[Saved data entries]
.....

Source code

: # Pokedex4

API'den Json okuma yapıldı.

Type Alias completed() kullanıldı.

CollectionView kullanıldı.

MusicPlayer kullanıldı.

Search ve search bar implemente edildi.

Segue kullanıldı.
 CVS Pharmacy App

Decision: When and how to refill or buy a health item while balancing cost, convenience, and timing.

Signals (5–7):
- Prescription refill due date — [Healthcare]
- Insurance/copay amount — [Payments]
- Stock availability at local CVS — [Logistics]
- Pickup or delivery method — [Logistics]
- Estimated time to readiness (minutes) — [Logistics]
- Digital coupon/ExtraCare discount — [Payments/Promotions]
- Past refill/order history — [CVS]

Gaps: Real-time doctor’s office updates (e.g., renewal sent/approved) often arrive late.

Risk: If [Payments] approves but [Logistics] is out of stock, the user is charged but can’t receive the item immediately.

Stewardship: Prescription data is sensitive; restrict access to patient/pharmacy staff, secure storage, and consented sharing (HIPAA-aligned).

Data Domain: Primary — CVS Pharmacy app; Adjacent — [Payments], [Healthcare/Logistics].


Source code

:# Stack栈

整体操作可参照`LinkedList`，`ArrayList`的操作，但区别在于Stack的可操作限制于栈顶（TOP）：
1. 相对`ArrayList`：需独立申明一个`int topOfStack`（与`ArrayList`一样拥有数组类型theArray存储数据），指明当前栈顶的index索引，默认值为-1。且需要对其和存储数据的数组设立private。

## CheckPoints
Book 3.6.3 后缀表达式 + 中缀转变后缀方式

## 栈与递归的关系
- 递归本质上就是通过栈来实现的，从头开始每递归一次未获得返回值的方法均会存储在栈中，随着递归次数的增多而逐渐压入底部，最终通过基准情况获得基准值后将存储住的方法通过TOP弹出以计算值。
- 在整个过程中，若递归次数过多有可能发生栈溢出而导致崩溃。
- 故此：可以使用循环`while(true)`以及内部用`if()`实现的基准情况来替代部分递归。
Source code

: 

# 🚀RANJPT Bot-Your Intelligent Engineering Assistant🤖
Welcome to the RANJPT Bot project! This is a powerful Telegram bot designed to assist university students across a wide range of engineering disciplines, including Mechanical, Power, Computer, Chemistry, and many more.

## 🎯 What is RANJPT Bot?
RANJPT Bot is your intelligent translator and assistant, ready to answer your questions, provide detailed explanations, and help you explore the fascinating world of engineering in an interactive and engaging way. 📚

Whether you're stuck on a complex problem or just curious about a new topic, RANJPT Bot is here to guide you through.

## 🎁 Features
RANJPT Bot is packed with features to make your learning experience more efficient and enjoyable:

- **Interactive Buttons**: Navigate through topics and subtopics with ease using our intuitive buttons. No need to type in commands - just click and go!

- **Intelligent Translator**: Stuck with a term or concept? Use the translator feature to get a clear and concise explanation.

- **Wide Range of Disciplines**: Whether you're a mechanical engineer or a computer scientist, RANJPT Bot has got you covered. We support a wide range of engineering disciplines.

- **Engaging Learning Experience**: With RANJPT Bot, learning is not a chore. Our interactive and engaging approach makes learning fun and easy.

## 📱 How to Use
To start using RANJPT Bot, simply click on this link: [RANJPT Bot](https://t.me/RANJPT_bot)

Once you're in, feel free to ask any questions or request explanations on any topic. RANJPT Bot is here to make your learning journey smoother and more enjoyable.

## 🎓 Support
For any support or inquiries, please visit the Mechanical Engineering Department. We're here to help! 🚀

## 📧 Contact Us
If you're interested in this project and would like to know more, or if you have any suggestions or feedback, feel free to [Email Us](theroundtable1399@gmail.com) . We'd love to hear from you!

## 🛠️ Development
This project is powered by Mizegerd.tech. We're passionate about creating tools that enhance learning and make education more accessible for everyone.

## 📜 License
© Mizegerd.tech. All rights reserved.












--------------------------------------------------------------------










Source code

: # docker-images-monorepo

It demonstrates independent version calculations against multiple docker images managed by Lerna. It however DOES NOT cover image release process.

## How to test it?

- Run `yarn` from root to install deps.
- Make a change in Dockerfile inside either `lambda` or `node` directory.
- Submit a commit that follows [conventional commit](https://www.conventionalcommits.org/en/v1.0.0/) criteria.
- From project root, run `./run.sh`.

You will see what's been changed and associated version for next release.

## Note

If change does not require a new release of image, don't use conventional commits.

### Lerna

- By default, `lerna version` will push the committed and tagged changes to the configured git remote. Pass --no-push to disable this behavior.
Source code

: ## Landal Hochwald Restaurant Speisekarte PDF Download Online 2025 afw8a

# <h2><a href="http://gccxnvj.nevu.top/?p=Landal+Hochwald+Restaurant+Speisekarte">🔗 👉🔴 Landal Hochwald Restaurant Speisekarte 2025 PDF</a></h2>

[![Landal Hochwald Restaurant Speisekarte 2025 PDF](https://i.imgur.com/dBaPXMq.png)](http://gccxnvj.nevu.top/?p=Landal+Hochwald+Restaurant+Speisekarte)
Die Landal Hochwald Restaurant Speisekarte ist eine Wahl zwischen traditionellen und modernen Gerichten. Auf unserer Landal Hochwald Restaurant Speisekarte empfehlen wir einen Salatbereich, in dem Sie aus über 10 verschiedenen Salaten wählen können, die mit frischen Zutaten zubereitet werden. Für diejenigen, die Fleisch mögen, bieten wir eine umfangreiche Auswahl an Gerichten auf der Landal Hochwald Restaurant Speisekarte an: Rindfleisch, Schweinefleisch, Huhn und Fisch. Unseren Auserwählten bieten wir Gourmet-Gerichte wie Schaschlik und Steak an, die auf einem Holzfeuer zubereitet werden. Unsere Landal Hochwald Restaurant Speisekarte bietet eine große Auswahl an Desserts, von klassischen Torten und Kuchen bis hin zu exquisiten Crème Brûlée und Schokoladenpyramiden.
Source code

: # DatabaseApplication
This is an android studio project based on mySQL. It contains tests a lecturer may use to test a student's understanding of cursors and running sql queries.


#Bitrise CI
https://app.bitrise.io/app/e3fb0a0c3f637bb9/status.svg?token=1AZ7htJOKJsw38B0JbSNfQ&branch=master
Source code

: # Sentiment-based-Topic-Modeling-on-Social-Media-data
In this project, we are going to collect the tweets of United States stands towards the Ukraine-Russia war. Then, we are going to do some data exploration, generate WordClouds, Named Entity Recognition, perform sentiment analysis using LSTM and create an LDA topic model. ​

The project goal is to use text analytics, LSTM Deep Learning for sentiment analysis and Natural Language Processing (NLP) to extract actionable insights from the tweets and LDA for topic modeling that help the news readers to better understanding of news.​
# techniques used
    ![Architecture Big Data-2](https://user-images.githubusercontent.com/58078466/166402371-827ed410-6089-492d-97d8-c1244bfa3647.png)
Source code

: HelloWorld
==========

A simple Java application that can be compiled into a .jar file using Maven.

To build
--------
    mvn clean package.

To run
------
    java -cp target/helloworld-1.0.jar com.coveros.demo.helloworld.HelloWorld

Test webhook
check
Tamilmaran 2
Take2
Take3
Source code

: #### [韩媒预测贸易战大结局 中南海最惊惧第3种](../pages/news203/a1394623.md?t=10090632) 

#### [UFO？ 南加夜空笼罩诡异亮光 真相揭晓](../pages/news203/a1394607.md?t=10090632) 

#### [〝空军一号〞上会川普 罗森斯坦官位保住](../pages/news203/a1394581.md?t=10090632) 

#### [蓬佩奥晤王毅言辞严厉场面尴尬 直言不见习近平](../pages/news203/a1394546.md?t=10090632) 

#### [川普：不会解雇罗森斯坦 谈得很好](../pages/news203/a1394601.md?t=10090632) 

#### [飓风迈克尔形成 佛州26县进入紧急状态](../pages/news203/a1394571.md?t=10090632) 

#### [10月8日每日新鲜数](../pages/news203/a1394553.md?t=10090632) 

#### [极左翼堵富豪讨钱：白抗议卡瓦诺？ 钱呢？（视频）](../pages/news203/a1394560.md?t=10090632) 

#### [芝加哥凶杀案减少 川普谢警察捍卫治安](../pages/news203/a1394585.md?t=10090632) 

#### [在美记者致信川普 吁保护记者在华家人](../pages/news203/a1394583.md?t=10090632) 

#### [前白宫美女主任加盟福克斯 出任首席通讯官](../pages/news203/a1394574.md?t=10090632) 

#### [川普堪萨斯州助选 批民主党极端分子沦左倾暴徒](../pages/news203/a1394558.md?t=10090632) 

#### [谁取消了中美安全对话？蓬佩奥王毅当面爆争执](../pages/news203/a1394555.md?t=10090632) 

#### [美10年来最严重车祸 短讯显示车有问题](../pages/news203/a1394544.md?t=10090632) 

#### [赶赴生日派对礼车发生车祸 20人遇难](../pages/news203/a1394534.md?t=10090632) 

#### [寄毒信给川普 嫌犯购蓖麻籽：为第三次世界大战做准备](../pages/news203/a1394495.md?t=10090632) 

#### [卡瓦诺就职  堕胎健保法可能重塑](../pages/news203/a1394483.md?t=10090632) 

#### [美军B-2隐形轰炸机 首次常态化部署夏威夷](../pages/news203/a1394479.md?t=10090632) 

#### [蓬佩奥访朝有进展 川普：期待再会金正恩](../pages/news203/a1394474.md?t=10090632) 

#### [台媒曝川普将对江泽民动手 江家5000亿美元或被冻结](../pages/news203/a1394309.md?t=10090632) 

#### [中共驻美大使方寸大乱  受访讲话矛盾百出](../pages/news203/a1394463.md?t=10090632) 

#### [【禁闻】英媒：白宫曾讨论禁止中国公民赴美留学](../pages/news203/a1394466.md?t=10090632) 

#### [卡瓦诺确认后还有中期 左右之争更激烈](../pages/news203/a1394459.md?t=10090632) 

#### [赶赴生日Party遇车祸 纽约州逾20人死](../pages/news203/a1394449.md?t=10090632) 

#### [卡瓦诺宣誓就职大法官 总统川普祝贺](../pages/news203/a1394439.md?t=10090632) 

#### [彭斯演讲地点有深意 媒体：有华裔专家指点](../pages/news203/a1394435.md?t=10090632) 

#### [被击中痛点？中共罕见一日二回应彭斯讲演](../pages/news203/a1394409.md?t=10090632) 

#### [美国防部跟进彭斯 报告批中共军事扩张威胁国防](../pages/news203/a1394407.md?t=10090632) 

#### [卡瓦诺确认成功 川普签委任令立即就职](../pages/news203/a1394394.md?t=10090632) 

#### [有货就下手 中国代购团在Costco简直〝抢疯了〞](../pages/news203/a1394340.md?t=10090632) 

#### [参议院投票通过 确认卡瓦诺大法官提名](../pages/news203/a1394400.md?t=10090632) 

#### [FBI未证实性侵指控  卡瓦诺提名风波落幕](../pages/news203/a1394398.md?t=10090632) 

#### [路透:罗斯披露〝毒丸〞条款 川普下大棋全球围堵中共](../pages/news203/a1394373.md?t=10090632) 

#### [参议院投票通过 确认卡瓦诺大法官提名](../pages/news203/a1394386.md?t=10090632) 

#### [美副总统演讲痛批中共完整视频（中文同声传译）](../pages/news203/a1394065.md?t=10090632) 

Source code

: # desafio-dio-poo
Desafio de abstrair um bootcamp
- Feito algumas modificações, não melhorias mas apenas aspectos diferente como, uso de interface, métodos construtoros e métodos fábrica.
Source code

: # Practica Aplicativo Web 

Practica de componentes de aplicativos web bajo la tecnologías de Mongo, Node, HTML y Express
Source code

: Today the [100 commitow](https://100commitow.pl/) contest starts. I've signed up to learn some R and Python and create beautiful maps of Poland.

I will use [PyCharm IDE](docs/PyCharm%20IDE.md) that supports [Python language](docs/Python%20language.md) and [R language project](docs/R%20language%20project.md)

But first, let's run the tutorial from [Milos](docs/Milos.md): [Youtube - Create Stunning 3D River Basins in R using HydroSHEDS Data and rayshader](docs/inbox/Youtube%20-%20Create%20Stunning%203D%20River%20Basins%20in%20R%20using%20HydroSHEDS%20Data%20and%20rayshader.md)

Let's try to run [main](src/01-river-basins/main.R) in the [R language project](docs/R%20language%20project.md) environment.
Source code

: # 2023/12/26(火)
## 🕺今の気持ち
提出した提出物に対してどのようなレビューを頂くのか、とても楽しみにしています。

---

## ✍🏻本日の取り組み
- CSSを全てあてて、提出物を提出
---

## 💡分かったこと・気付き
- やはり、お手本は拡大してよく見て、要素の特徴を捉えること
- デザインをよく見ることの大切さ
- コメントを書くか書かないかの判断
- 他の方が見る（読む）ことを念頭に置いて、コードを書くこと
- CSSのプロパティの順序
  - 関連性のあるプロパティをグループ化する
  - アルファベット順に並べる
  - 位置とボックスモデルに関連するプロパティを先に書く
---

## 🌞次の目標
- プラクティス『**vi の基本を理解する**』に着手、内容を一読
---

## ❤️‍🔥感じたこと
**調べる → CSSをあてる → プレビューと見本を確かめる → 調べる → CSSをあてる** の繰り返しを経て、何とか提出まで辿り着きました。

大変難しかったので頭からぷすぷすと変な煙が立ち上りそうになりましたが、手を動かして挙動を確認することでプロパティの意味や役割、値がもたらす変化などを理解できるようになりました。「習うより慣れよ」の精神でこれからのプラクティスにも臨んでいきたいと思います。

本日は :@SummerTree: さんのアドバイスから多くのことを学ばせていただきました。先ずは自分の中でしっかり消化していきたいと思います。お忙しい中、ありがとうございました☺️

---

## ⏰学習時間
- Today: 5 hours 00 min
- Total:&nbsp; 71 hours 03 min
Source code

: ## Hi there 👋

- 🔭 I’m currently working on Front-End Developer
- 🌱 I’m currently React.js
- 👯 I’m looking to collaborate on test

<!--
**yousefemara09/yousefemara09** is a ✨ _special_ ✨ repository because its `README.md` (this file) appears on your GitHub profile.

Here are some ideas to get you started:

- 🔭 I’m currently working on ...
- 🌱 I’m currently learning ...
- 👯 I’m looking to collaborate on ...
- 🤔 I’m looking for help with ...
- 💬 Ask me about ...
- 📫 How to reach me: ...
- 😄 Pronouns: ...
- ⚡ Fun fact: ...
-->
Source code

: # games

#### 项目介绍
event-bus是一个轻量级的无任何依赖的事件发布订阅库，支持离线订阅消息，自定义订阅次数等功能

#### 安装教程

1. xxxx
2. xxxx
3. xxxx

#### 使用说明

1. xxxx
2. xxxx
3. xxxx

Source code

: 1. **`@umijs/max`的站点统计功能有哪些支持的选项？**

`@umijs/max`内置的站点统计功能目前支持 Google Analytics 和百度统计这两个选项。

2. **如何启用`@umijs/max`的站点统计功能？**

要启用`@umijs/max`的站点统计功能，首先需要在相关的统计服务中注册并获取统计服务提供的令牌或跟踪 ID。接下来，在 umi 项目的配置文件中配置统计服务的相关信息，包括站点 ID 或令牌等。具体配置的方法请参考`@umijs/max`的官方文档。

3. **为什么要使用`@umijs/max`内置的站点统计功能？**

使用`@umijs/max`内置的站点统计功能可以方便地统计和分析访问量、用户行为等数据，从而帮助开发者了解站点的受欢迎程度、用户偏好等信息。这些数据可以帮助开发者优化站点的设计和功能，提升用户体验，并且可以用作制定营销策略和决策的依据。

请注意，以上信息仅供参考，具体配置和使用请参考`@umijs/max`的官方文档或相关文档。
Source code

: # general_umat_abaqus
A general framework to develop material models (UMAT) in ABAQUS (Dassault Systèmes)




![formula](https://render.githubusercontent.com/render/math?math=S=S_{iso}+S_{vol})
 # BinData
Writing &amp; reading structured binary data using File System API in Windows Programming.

.....

Goal of the exercise: Among the entries, count the lines that hold "looking". Reply with the count only.

Result: 3